I was twenty-three years old, and the era of full service gas stations was on the decline. Most outlets had the option of full or self-serve, and if you pumped your own, the price was a little lower. I once overfilled Thunder’s tank, spewing gasoline over my shoes and the car’s rear quarter, but that didn’t spook me out of the self-serve lane. I was a fully independent female and perfectly capable of fuelling up by myself.
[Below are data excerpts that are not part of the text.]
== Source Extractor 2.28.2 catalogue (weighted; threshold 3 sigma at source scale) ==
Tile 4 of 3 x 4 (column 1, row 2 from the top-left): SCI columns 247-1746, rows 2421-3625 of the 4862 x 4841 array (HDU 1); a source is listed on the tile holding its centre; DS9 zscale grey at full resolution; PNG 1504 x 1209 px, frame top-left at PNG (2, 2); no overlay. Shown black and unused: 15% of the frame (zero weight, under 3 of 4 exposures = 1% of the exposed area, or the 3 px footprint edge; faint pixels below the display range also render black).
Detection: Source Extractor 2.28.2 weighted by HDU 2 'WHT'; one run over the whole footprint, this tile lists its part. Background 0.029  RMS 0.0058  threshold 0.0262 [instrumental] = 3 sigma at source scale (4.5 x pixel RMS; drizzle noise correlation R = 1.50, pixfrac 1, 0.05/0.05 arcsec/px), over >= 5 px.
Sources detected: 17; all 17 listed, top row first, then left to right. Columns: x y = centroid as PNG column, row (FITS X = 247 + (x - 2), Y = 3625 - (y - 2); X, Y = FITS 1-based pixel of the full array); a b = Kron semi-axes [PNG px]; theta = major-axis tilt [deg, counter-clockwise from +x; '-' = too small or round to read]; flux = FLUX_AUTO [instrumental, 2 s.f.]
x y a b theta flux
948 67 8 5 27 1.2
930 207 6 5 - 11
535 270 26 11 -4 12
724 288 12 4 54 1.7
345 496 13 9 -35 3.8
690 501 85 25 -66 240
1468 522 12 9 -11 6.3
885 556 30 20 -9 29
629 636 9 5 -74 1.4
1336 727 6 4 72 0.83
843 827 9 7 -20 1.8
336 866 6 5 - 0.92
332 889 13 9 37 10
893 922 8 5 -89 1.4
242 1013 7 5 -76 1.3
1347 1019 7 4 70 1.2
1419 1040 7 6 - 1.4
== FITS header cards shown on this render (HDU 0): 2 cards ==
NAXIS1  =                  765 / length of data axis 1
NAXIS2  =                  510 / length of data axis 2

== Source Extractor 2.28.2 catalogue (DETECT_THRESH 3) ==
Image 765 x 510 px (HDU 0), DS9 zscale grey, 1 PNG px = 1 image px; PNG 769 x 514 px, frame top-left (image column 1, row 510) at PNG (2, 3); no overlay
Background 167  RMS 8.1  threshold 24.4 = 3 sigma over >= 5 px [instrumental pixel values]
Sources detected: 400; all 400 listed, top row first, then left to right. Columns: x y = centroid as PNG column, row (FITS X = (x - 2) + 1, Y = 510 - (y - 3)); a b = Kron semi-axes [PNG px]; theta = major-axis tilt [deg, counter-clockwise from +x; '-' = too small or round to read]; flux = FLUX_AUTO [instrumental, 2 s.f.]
Blue Silver came with the Ford factory gas cap. You can identify an early Mustang’s model year by the front grille and the gas cap which, in 1966, was solid chrome and so big that it required both hands to unscrew. Fortunately, Silver’s previous owner had seen fit to secure it in place with a coil of cabled wire that made it impossible to leave the cap on the trunk after refuelling, but my arthritic hands often had some difficulty twisting it back into place once the tank was full.

One evening I pulled into the station, unscrewed the cap, pumped in five bucks’ worth of regular, replaced the cap and went on my way—Christmas shopping, I think, because there was no other reason to drive alone into town after dark. It was a half-hour drive, part highway and part city street, until I got parked. Stepping from the car, I was hailed by a young guy who had driven in behind me and wanted me to know that my gas cap was hanging by its idiot string. He’d followed me from the highway and tailed me to the mall, staring, no doubt, into the gaping maw of the open tank the whole time.

There’s nothing like the automotive equivalent of walking up the street with your skirt caught in your pantyhose to scare an independent female out of pumping her own gas.

After that, I paid a little extra to have an attendant fill Silver’s tank for me. After she was sold and Ter took over driving duty with both Camaros, I had so few occasions on which to address the fuelling issue that I haven’t pumped a drop into the Tiguan and he’s almost six years old!